Affaire de point de vue, disions-nous, car la mise en accusation des Thébains devant les Amphictyons est l’occasion pour Cicéron de développer deux arguments (ratio et infirmatio), centrés sur l’intégration de cette victoire dans la memoria commune, grâce à l’érection d’un monumentum :

‘Ratio est : “Eam enim ex bello gloriam uirtute peperimus ut eius aeterna insignia posteris nostris relinquere uellemus.” Infirmatio est : “At tamen aeternum inimicitiarum monumentum Graios de Graiis statuere non oportet.” 781

Point de vue laudatif des uns sur une victoire (gloriam, uirtute), digne d’appartenir à une histoire positive par le legs d’un souvenir aux générations futures (aeterna insignia, posteris), pérennisé par le monument. Jugement sévère des autres sur une défaite infamante pour la nation hellène, livrée à des guerres intestines — la proximité Graios/de Graiis en accentue l’indignité —, qu’il s’agit d’effacer de la mémoire des hommes, en empêchant sa perpétuation par le tropaeum aeneum thébain — l’encadrement du mot inimicitiarum par aeternum et monumentum traduit l’impossibilité morale d’une telle célébration.
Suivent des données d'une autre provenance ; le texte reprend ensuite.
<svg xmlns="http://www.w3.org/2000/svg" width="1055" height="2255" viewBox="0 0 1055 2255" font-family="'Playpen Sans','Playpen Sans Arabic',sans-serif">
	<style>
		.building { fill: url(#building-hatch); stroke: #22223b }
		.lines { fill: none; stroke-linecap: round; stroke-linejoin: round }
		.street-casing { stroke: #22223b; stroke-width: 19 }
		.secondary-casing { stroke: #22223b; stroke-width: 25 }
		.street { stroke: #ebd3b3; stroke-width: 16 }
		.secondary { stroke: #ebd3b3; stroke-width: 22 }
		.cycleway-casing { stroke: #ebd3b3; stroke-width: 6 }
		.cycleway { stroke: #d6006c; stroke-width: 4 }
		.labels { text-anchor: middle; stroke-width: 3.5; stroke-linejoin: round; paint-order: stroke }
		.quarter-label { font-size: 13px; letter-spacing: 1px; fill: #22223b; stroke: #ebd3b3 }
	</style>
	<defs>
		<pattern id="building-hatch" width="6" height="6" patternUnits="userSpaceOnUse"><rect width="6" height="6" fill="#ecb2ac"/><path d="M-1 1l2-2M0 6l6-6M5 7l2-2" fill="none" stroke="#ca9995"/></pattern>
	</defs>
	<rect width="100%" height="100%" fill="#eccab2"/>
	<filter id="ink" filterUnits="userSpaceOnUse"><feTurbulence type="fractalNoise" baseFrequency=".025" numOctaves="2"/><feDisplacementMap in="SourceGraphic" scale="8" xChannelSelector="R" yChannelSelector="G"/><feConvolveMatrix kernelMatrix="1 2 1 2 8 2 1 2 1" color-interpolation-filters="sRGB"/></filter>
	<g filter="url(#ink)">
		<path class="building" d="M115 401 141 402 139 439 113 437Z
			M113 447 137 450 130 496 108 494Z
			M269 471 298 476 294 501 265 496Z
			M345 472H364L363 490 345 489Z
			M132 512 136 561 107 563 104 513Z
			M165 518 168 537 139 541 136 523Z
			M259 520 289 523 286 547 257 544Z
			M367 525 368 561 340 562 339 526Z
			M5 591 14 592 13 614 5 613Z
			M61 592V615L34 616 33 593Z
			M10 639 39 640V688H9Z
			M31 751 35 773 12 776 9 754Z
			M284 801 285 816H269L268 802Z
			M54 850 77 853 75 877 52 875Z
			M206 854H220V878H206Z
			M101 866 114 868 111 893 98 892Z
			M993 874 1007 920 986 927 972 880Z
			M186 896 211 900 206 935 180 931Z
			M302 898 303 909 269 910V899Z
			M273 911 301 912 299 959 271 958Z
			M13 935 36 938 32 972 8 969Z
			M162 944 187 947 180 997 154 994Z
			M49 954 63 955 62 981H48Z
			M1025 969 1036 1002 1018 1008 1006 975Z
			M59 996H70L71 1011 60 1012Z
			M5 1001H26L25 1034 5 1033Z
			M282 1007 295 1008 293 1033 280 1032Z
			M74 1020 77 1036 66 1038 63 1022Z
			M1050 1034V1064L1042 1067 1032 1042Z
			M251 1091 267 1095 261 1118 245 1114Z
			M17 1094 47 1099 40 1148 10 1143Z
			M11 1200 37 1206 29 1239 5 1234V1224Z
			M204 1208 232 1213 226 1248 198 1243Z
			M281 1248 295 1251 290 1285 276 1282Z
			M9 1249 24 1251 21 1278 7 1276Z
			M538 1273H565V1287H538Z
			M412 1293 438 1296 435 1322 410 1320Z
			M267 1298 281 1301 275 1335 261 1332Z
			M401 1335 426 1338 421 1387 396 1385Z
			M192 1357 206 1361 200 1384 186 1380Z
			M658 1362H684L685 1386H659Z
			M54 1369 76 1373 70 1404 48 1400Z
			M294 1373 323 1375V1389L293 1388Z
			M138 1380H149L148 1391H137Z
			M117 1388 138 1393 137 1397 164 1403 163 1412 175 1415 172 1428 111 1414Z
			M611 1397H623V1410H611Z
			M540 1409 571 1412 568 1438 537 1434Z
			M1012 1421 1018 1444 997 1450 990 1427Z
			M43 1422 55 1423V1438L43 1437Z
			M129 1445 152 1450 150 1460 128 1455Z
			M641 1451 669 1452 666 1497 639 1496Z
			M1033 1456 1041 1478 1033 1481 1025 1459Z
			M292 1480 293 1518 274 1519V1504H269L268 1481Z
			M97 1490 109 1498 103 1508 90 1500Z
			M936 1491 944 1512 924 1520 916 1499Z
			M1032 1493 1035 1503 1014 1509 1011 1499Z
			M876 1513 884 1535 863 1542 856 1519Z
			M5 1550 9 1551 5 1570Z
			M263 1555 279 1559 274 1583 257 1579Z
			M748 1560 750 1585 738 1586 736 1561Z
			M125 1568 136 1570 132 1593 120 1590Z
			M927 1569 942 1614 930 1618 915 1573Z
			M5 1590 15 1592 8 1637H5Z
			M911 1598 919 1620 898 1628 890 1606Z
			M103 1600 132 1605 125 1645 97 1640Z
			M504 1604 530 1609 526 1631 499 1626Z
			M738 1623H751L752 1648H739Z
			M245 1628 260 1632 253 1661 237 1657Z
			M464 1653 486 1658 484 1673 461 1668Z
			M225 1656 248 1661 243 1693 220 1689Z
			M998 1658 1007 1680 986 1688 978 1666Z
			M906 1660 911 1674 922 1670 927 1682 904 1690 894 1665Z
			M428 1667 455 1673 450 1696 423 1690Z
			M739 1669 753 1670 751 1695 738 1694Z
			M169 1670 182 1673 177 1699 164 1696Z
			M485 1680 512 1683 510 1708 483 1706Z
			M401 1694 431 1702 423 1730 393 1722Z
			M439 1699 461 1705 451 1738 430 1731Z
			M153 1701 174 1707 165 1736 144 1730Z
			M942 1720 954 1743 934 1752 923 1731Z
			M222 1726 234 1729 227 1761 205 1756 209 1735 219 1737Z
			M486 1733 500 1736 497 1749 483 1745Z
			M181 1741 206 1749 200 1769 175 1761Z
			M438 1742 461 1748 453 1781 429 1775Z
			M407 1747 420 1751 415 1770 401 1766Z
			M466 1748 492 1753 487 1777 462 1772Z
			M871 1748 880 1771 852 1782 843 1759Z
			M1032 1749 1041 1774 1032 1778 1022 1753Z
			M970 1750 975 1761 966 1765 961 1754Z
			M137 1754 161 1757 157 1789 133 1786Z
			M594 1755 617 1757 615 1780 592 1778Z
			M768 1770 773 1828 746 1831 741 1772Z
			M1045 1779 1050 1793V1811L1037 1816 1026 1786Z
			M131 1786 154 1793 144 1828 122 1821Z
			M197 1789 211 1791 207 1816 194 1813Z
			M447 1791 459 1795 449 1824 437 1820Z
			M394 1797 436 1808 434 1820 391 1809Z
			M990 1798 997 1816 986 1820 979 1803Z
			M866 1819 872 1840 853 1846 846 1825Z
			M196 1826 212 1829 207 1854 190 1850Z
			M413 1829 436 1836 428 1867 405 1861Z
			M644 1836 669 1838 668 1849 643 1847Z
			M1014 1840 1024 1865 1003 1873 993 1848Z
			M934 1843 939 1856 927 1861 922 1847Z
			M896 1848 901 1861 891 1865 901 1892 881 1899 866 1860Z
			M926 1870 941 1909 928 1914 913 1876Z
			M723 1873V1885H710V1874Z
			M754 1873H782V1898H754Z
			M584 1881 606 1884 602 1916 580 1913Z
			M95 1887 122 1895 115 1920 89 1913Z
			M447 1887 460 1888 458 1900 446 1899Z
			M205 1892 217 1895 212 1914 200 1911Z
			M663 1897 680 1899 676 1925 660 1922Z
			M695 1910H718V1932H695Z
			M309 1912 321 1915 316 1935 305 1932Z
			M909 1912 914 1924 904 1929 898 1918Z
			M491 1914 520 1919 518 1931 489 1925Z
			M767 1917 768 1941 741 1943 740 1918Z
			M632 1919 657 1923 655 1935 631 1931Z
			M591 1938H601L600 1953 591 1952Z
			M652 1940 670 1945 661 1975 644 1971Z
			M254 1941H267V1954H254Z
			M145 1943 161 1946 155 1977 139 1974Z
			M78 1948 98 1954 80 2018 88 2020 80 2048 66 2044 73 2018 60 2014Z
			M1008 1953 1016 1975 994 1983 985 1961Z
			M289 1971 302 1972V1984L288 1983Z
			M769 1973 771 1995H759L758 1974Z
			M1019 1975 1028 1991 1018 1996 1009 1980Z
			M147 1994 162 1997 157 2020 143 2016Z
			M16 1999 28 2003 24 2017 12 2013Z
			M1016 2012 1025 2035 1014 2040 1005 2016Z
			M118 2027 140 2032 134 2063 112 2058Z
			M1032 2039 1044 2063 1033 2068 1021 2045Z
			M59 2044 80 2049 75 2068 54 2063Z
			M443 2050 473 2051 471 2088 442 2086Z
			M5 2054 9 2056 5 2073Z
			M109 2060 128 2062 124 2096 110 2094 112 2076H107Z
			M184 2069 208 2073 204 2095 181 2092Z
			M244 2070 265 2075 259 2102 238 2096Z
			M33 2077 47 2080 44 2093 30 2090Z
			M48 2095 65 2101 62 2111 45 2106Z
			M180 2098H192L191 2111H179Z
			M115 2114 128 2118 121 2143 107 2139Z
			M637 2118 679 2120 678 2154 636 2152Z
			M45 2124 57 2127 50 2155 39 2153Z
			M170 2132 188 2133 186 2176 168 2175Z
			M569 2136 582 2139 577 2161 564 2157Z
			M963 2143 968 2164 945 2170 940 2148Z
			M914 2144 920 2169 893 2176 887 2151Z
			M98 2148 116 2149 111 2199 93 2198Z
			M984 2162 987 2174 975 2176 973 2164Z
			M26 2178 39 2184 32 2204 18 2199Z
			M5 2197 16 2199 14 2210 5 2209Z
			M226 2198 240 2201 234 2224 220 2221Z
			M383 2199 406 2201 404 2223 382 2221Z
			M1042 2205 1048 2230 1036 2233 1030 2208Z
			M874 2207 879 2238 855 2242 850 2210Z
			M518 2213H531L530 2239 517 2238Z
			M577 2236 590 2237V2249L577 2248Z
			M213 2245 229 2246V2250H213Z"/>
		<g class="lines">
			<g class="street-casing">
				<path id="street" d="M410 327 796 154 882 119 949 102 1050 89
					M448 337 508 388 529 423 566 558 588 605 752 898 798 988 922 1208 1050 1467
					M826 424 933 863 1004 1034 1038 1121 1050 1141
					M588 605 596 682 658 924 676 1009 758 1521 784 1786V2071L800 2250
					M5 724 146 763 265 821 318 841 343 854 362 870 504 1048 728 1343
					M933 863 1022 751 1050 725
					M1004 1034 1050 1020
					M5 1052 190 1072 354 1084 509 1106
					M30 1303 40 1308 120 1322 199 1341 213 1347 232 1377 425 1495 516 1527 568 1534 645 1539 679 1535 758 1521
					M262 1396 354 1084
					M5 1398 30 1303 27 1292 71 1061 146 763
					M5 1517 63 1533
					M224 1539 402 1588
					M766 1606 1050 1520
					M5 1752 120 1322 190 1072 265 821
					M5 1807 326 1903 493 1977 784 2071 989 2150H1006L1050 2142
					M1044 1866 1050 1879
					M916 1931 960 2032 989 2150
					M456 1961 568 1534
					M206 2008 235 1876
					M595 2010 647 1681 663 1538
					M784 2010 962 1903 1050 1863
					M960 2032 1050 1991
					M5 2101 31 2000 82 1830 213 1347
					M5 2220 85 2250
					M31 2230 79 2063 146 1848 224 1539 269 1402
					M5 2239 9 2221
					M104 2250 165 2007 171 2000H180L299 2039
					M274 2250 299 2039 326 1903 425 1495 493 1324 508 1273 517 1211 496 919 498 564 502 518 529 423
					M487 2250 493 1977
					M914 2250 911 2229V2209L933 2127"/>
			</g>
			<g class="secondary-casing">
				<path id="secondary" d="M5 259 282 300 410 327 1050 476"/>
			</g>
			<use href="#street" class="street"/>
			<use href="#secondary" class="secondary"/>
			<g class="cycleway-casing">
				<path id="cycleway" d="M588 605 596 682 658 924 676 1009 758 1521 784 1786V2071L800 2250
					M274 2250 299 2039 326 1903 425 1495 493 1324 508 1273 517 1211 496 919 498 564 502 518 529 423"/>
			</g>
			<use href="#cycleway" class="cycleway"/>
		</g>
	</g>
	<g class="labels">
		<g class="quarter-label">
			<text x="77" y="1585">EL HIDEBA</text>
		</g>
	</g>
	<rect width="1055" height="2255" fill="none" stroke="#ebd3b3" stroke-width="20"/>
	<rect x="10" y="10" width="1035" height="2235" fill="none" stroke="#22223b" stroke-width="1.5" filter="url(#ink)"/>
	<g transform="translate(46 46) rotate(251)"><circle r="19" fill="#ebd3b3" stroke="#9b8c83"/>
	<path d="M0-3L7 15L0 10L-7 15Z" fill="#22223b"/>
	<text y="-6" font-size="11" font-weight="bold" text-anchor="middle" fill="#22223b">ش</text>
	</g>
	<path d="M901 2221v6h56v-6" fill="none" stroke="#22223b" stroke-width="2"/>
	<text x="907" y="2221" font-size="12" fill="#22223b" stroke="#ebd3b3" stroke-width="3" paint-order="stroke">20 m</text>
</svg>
Cicéron conclut par une question qui résume le paradoxe sans pour autant le résoudre :

‘Iudicatio est, cum summae uirtutis concelebrandae causa Graii de Graiis aeternum inimicitiarum monumentum statuerunt, rectene an contra fecerint. 782

Il reprend des termes appartenant aux deux champs lexicaux déjà évoqués pour mieux confronter les deux points de vue : la gloire (summae uirtutis concelebrandae causa) ou une souillure éternelle, comme le monument (aeternum inimicitiarum monumentum). Avant de déplacer le débat sur un plan moral (rectene) : cet acte de mémoire est-il juste ? La memoria est donc bien affaire de morale : l’historien retient les faits selon son point de vue. C’est lui qui juge du dignum memoria. Tâche complexe, comme le révèle l’exemple thébain : la mémoire historique se construit à l’aide d’un jugement qui choisit l’objet digne de mémoire selon des critères moraux. Dans le cas présent, le cas du monumentum des Thébains fut retenu par l’histoire, précisément pour sa valeur exemplaire 783 — qu’il fût honestum ou turpe !

Bien plus tard, en 55, le De oratore affine cette conception. L’attention se porte sur le dignum memoria, de façon particulièrement sensible dans deux passages, alors que l’un des interlocuteurs, l’orateur César, se voit confier la tâche d’évoquer la place de l’humour dans l’éloquence. Il cite deux pointes relatives à l’honneur conféré par la memoria. D’abord, l’ironie de Fabius Maximus reprenant Tarente aux Puniques, après la défaite de sa garnison dirigée par Salinator. Celui-ci rappelle à Fabius que c’est grâce à lui, qui s’est malgré tout maintenu dans la citadelle, qu’il a pu reprendre la ville. Fabius met à profit l’ambiguïté de cette dernière expression pour lui répliquer que ce souvenir est inoubliable, sachant que sa victoire n’était rendue possible que parce que Salinator avait d’abord perdu la ville !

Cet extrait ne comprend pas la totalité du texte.